If the entire sub-continent of Australia was covered with P.V. solar panels, every square inch of it, the whole population moved off shore, there would not be enough electricity produced to keep the lights on, let alone re-charging all the battery run devices that today's society must have. No cell phones. No portable computer devices. No heating. No A.C. No TV. No radio communication with aircraft. Just candles.

Anonymous said...

Excellent post by Denis Rancourt. It would be great if "renewables" worked as well as all the optimistic imaginings. But real-life intrudes.

Unknown said...

So, what's your proof? That renewables have some tie to fossil fuels? DUH! What doesn't have a tie?

I don't see any facts, just pure conjecture. What I want to see is, for the picture showing a turbine being de-iced, the emissions from the de-icing agent as well as the fuel consumed for that job by the helicopter vs. the energy output of the turbine once it was re-started. Same for the solar array. Show me offset emissions vs. what it took for a crew of workers to go through that solar farm and trim back the plant growth. What you'll find is that the renewable energy equipment has offset more energy and carbon than it takes to build and maintain it, by a long shot.

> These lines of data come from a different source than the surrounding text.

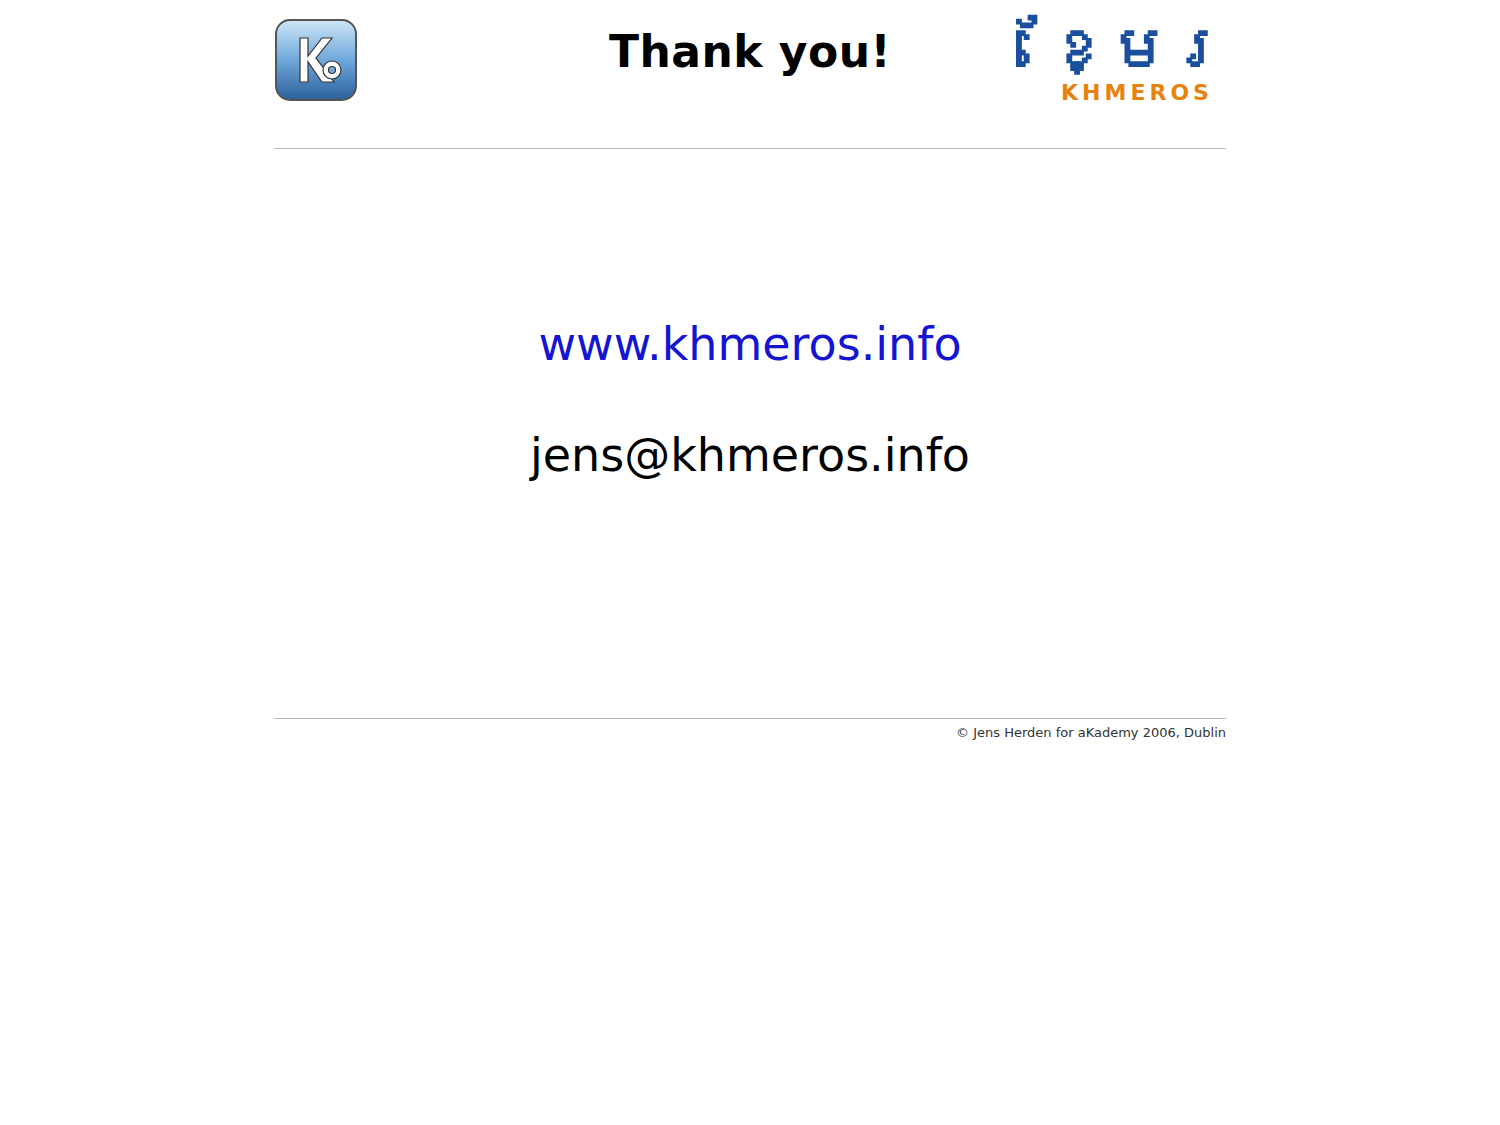Thank you!
ខ្មែរ KHMEROS
www.khmeros.info
jens@khmeros.info
© Jens Herden for aKademy 2006, Dublin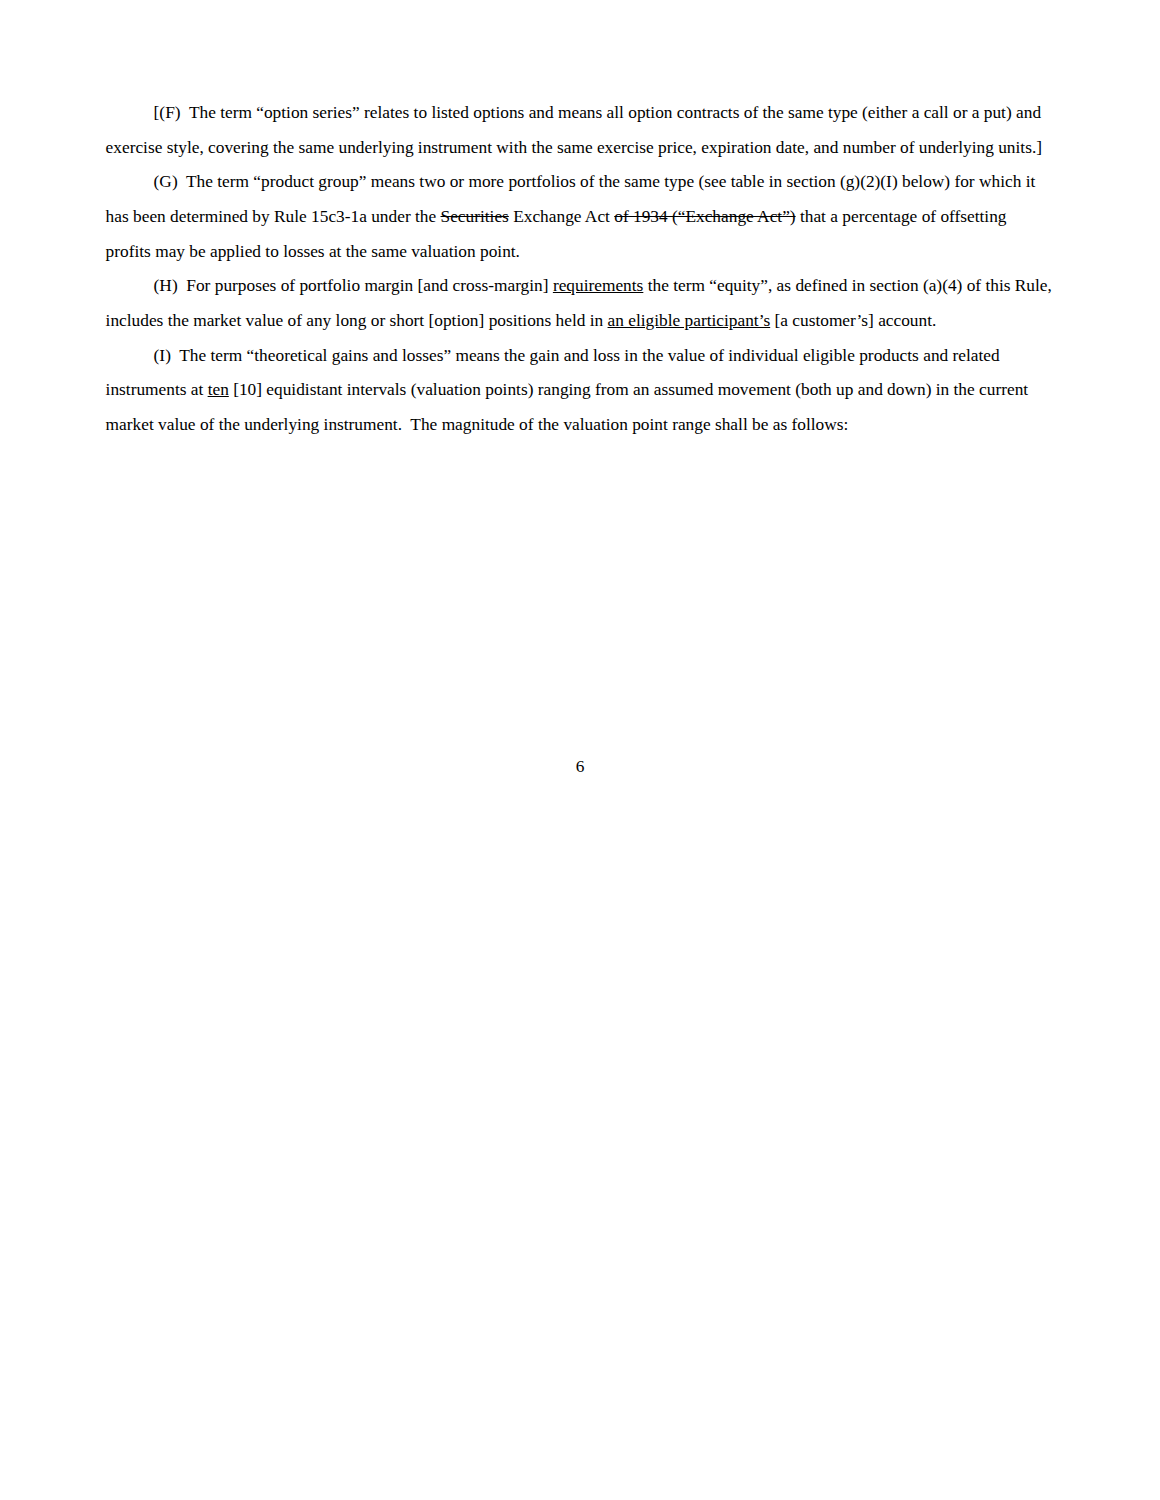[(F) The term “option series” relates to listed options and means all option contracts of the same type (either a call or a put) and exercise style, covering the same underlying instrument with the same exercise price, expiration date, and number of underlying units.]
(G) The term “product group” means two or more portfolios of the same type (see table in section (g)(2)(I) below) for which it has been determined by Rule 15c3-1a under the Securities Exchange Act of 1934 (“Exchange Act”) that a percentage of offsetting profits may be applied to losses at the same valuation point.
(H) For purposes of portfolio margin [and cross-margin] requirements the term “equity”, as defined in section (a)(4) of this Rule, includes the market value of any long or short [option] positions held in an eligible participant’s [a customer’s] account.
(I) The term “theoretical gains and losses” means the gain and loss in the value of individual eligible products and related instruments at ten [10] equidistant intervals (valuation points) ranging from an assumed movement (both up and down) in the current market value of the underlying instrument. The magnitude of the valuation point range shall be as follows:
6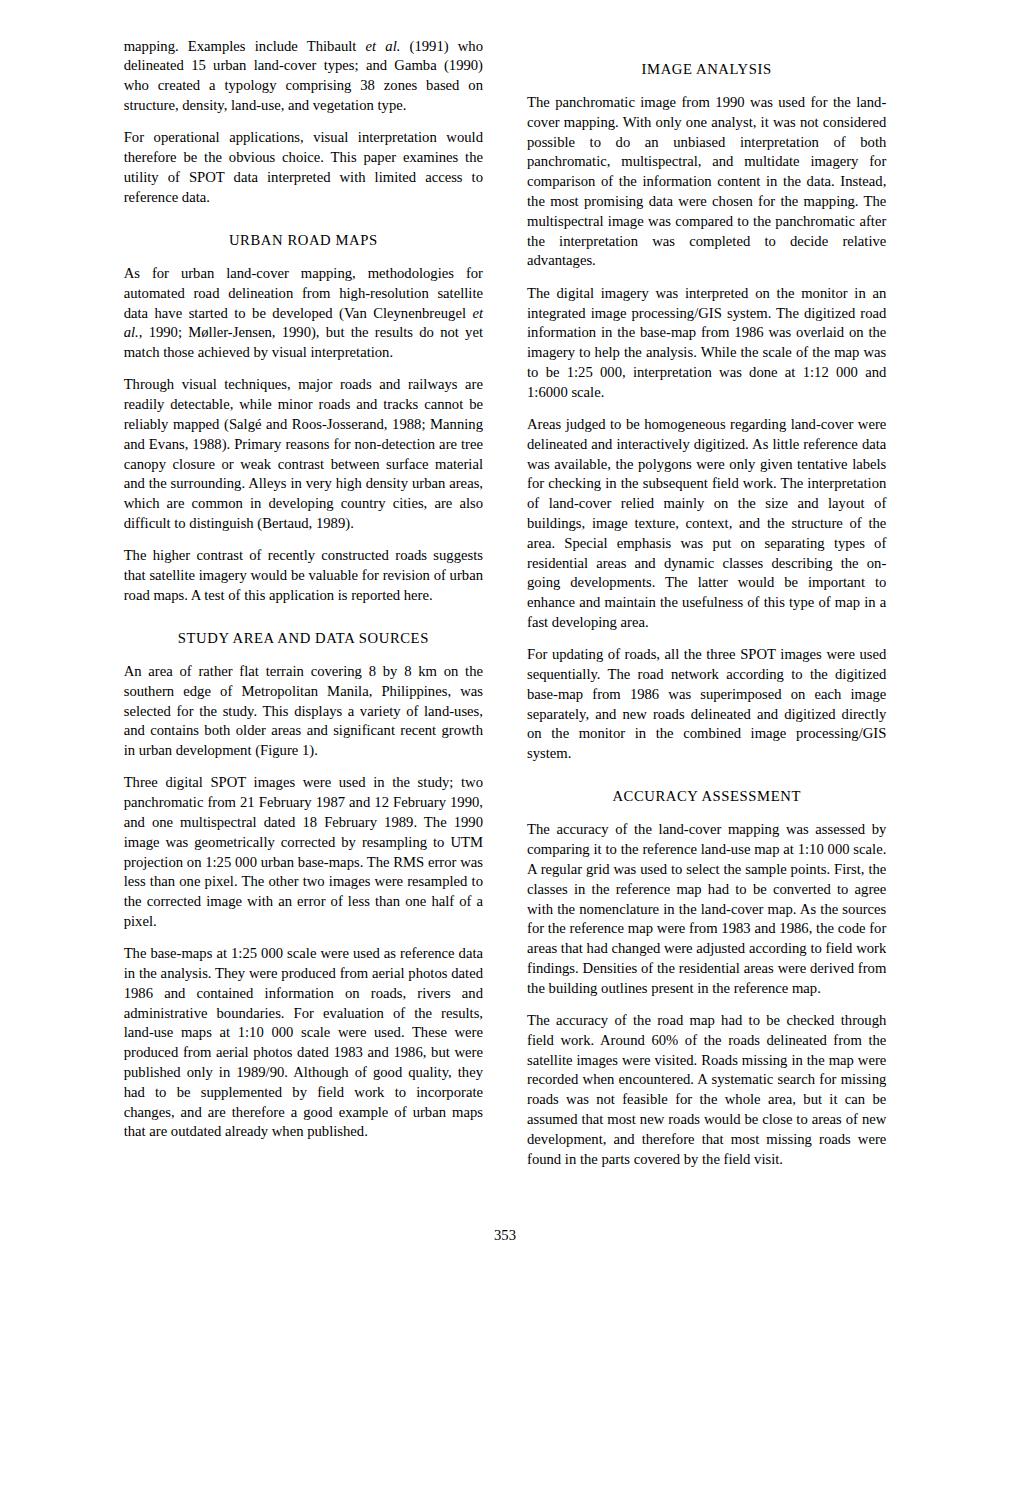mapping. Examples include Thibault et al. (1991) who delineated 15 urban land-cover types; and Gamba (1990) who created a typology comprising 38 zones based on structure, density, land-use, and vegetation type.
For operational applications, visual interpretation would therefore be the obvious choice. This paper examines the utility of SPOT data interpreted with limited access to reference data.
Urban Road Maps
As for urban land-cover mapping, methodologies for automated road delineation from high-resolution satellite data have started to be developed (Van Cleynenbreugel et al., 1990; Møller-Jensen, 1990), but the results do not yet match those achieved by visual interpretation.
Through visual techniques, major roads and railways are readily detectable, while minor roads and tracks cannot be reliably mapped (Salgé and Roos-Josserand, 1988; Manning and Evans, 1988). Primary reasons for non-detection are tree canopy closure or weak contrast between surface material and the surrounding. Alleys in very high density urban areas, which are common in developing country cities, are also difficult to distinguish (Bertaud, 1989).
The higher contrast of recently constructed roads suggests that satellite imagery would be valuable for revision of urban road maps. A test of this application is reported here.
Study Area and Data Sources
An area of rather flat terrain covering 8 by 8 km on the southern edge of Metropolitan Manila, Philippines, was selected for the study. This displays a variety of land-uses, and contains both older areas and significant recent growth in urban development (Figure 1).
Three digital SPOT images were used in the study; two panchromatic from 21 February 1987 and 12 February 1990, and one multispectral dated 18 February 1989. The 1990 image was geometrically corrected by resampling to UTM projection on 1:25 000 urban base-maps. The RMS error was less than one pixel. The other two images were resampled to the corrected image with an error of less than one half of a pixel.
The base-maps at 1:25 000 scale were used as reference data in the analysis. They were produced from aerial photos dated 1986 and contained information on roads, rivers and administrative boundaries. For evaluation of the results, land-use maps at 1:10 000 scale were used. These were produced from aerial photos dated 1983 and 1986, but were published only in 1989/90. Although of good quality, they had to be supplemented by field work to incorporate changes, and are therefore a good example of urban maps that are outdated already when published.
Image Analysis
The panchromatic image from 1990 was used for the land-cover mapping. With only one analyst, it was not considered possible to do an unbiased interpretation of both panchromatic, multispectral, and multidate imagery for comparison of the information content in the data. Instead, the most promising data were chosen for the mapping. The multispectral image was compared to the panchromatic after the interpretation was completed to decide relative advantages.
The digital imagery was interpreted on the monitor in an integrated image processing/GIS system. The digitized road information in the base-map from 1986 was overlaid on the imagery to help the analysis. While the scale of the map was to be 1:25 000, interpretation was done at 1:12 000 and 1:6000 scale.
Areas judged to be homogeneous regarding land-cover were delineated and interactively digitized. As little reference data was available, the polygons were only given tentative labels for checking in the subsequent field work. The interpretation of land-cover relied mainly on the size and layout of buildings, image texture, context, and the structure of the area. Special emphasis was put on separating types of residential areas and dynamic classes describing the on-going developments. The latter would be important to enhance and maintain the usefulness of this type of map in a fast developing area.
For updating of roads, all the three SPOT images were used sequentially. The road network according to the digitized base-map from 1986 was superimposed on each image separately, and new roads delineated and digitized directly on the monitor in the combined image processing/GIS system.
Accuracy Assessment
The accuracy of the land-cover mapping was assessed by comparing it to the reference land-use map at 1:10 000 scale. A regular grid was used to select the sample points. First, the classes in the reference map had to be converted to agree with the nomenclature in the land-cover map. As the sources for the reference map were from 1983 and 1986, the code for areas that had changed were adjusted according to field work findings. Densities of the residential areas were derived from the building outlines present in the reference map.
The accuracy of the road map had to be checked through field work. Around 60% of the roads delineated from the satellite images were visited. Roads missing in the map were recorded when encountered. A systematic search for missing roads was not feasible for the whole area, but it can be assumed that most new roads would be close to areas of new development, and therefore that most missing roads were found in the parts covered by the field visit.
353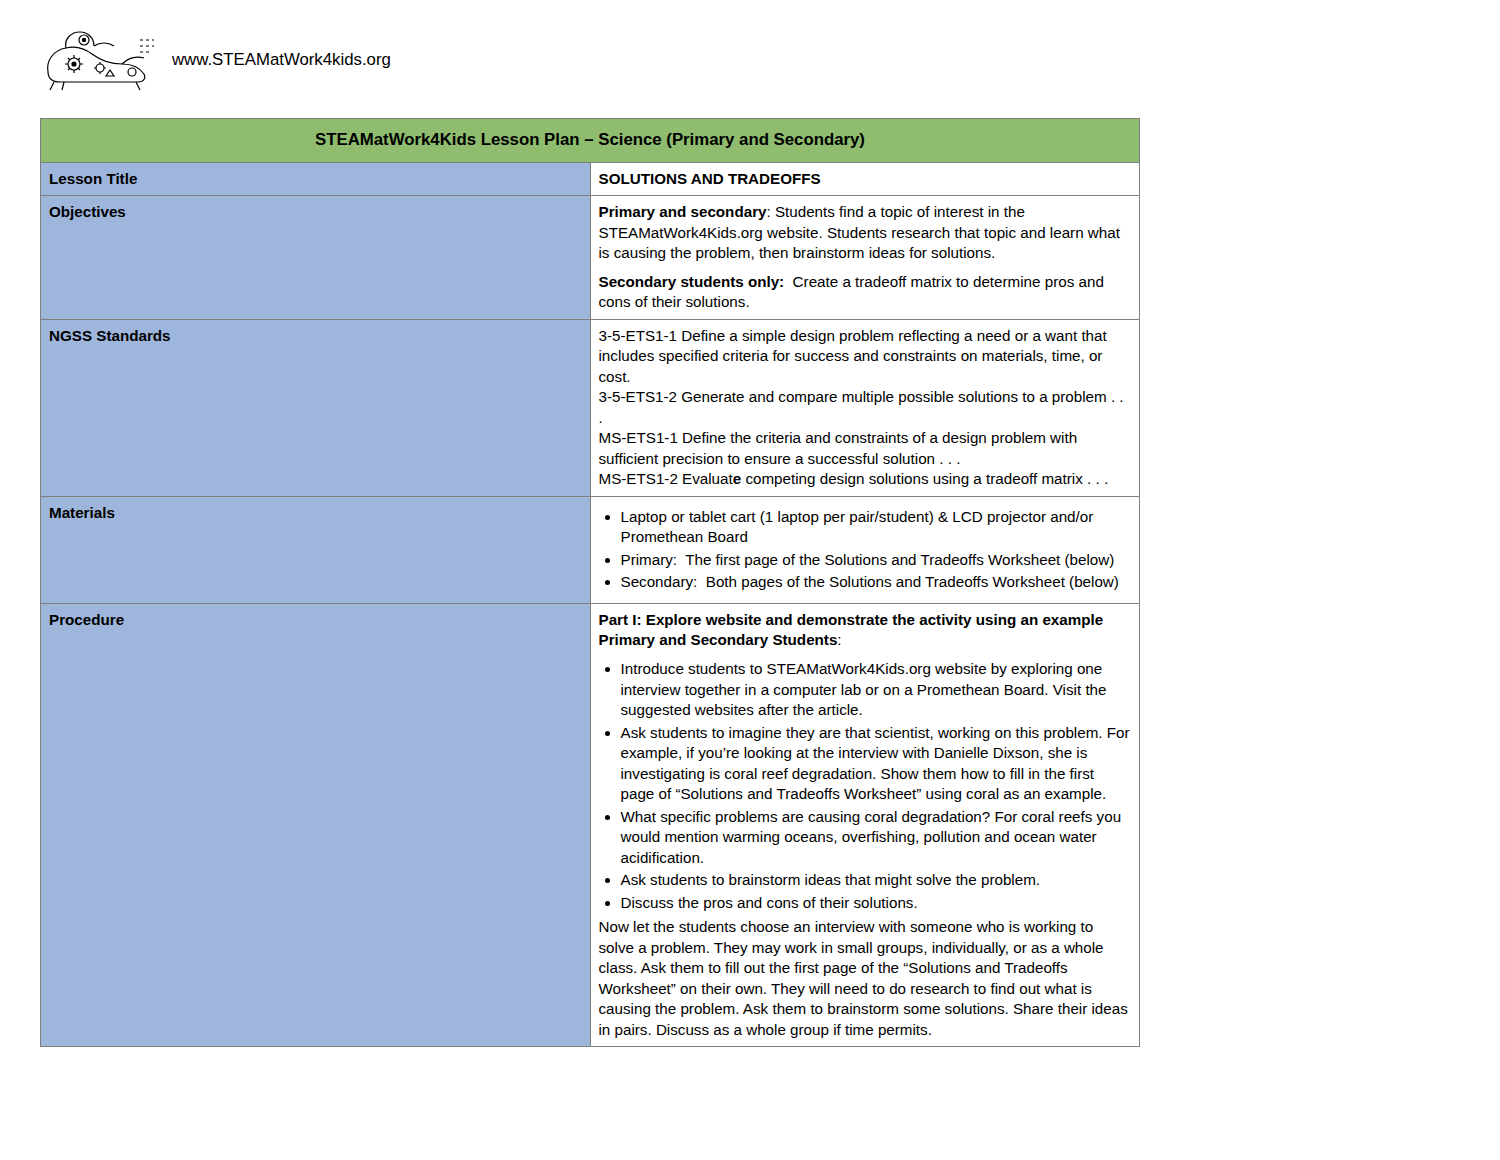www.STEAMatWork4kids.org
| STEAMatWork4Kids Lesson Plan – Science (Primary and Secondary) |
| --- |
| Lesson Title | SOLUTIONS AND TRADEOFFS |
| Objectives | Primary and secondary : Students find a topic of interest in the STEAMatWork4Kids.org website. Students research that topic and learn what is causing the problem, then brainstorm ideas for solutions. Secondary students only: Create a tradeoff matrix to determine pros and cons of their solutions. |
| NGSS Standards | 3-5-ETS1-1 Define a simple design problem reflecting a need or a want that includes specified criteria for success and constraints on materials, time, or cost. 3-5-ETS1-2 Generate and compare multiple possible solutions to a problem . . . MS-ETS1-1 Define the criteria and constraints of a design problem with sufficient precision to ensure a successful solution . . . MS-ETS1-2 Evaluat e competing design solutions using a tradeoff matrix . . . |
| Materials | Laptop or tablet cart (1 laptop per pair/student) & LCD projector and/or Promethean Board Primary: The first page of the Solutions and Tradeoffs Worksheet (below) Secondary: Both pages of the Solutions and Tradeoffs Worksheet (below) |
| Procedure | Part I: Explore website and demonstrate the activity using an example Primary and Secondary Students : Introduce students to STEAMatWork4Kids.org website by exploring one interview together in a computer lab or on a Promethean Board. Visit the suggested websites after the article. Ask students to imagine they are that scientist, working on this problem. For example, if you’re looking at the interview with Danielle Dixson, she is investigating is coral reef degradation. Show them how to fill in the first page of “Solutions and Tradeoffs Worksheet” using coral as an example. What specific problems are causing coral degradation? For coral reefs you would mention warming oceans, overfishing, pollution and ocean water acidification. Ask students to brainstorm ideas that might solve the problem. Discuss the pros and cons of their solutions. Now let the students choose an interview with someone who is working to solve a problem. They may work in small groups, individually, or as a whole class. Ask them to fill out the first page of the “Solutions and Tradeoffs Worksheet” on their own. They will need to do research to find out what is causing the problem. Ask them to brainstorm some solutions. Share their ideas in pairs. Discuss as a whole group if time permits. |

Marshall, I find that very hard to believe. You are seriously underestimating solar production (and/or seriously over-estimating energy usage). Covering Australia in PV would power most of the world's societies. In the US, converting the roads to Solar Roadways would provide more electricity than is used. That has been independently verified. A 5 watt solar panel provides more than enough energy to keep a cell phone or two going. A 17 watt solar panel can keep a laptop going (and is about the same size as said laptop). The solar array at my house powers the entire house and two electric cars. That array would easily fit on the roof had I roof-mounted it.